De Participatiewet, die staat voor ondersteuning en inkomenswaarborg, blijkt in de praktijk te complex, gaat onvoldoende uit van vertrouwen en behoeft verbetering als het gaat om inkomensondersteuning en passende ondersteuning. Minister Carola Schouten (Participatie) schrijft in aan de Kamer welke stappen zij wil zetten om hier verandering in aan te brengen.
Uit de Visiebrief van de minister blijkt dat ze de Participatiewet beter wil laten aansluiten op wat mensen (aan) kunnen en nodig hebben. Vorig jaar gaf de minister al aan welke ruim twintig maatregelen bínnen de wet op korte termijn worden aangepakt. Dat (eerste spoor) is op 18 mei in internetconsultatie gegaan. Net voor een grote commissievergadering in de Tweede Kamer deelt ze hoe zij (in een tweede spoor) deze wet breder wil verbeteren.
Er komt een programma om de Participatiewet op langere termijn te herzien. Daarnaast (het derde spoor) gaat de minister met gemeenten, andere professionals en bijstandsgerechtigden in gesprek over hoe de vakkundigheid in de uitvoering van de Participatiewet kan worden versterkt.
Ander mensbeeld
Minister Schouten streeft naar beleid waaraan een ‘realistisch en positief mensbeeld’ ten grondslag ligt, waarbij rekening wordt gehouden ‘met wat mensen kunnen en het gegeven dat mensen daarin van elkaar verschillen’.
De (te) complexe Participatiewet zorgt voor onzekerheid over rechten en plichten, onbedoelde fouten, niet-gebruik en het niet durven zetten van de stap naar werk.
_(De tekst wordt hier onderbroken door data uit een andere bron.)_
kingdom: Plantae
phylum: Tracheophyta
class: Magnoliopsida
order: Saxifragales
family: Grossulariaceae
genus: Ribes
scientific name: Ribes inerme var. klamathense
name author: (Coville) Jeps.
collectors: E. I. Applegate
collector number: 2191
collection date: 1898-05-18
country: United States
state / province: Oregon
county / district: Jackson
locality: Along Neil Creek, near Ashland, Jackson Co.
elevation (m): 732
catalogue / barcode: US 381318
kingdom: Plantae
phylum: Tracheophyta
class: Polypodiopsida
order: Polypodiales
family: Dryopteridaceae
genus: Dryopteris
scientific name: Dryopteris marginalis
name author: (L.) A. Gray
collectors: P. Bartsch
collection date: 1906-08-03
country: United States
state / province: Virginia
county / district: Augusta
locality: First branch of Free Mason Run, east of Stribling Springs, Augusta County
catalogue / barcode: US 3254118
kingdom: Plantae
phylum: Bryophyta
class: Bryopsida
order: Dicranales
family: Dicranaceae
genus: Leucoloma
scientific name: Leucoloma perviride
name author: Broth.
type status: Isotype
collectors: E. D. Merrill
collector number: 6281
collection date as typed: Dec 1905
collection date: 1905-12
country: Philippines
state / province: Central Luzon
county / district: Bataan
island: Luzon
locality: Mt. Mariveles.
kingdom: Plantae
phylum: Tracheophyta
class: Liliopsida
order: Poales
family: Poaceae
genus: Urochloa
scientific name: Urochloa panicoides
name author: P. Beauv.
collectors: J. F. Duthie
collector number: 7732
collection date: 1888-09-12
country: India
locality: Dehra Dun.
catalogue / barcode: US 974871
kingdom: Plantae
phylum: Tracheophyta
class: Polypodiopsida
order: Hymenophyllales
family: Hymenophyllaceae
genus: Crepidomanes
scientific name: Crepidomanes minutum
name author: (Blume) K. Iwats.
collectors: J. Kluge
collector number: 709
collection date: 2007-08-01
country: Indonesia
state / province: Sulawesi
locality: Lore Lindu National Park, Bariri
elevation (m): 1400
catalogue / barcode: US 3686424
Vandaar dat de wet volgens de minister opnieuw moet worden bekeken vanuit het perspectief van mensen en de uitvoering: ‘Wat vragen we van mensen? In hoeverre is dat begrijpelijk en uitvoerbaar voor professionals? En hoe kan hierbij rekening worden gehouden met verschillen tussen mensen en de situatie waarin zij verkeren?’
Nieuwe basis
Samengevat wil minister Schouten een nieuwe basis leggen voor de Participatiewet. Die basis moet ook beter aansluiten op het brede sociale domein, zoals de Wet maatschappelijke ondersteuning (Wmo) en de Jeugdwet. In plaats van straffen vindt Schouten het passender om mensen te stimuleren deel te nemen aan de samenleving en om werkgevers te stimuleren om mensen in dienst te nemen.
Dat kan volgens de minister door meer te kijken naar wat werkzoekenden en werkgevers motiveert en hoe de overheid deze intrinsieke motivatie kan versterken en ondersteunen. Intrinsieke motivatie ontstaat volgens de minister wanneer mensen autonomie ervaren in wat van ze wordt gevraagd: er moet ruimte zijn voor eigen inbreng en keuzes. Daarbij moeten mensen zich in staat voelen te doen wat van ze wordt gevraagd. Ook is van belang dat er sprake is van sociale verbondenheid met de omgeving en vertrouwen in anderen, schrijft Schouten aan de Kamer.
Toeslagen apart
De herziening van de veelbesproken toeslagen is geen onderdeel van het programmaplan. Op dat vlak is het de bedoeling dat het kabinet de Kamer in het eerste kwartaal van 2024 een eindrapport stuurt met verschillende alternatieven voor het huidige toeslagenstelsel Minister Schouten wil zich er met het kabinet voor inzetten om de samenhang tussen beide herzieningen te waarborgen.
Het kabinet staat achter de noodzaak om het sociale zekerheidsstelsel eenvoudiger te maken. Daarvoor komt er naast het programma voor herziening van de Participatiewet ook een nieuw overheidsbreed programma Vereenvoudiging Inkomensondersteuning voor mensen (VIM). Daarover is na de ministerraad van 9 juni een brief naar de Kamer gegaan.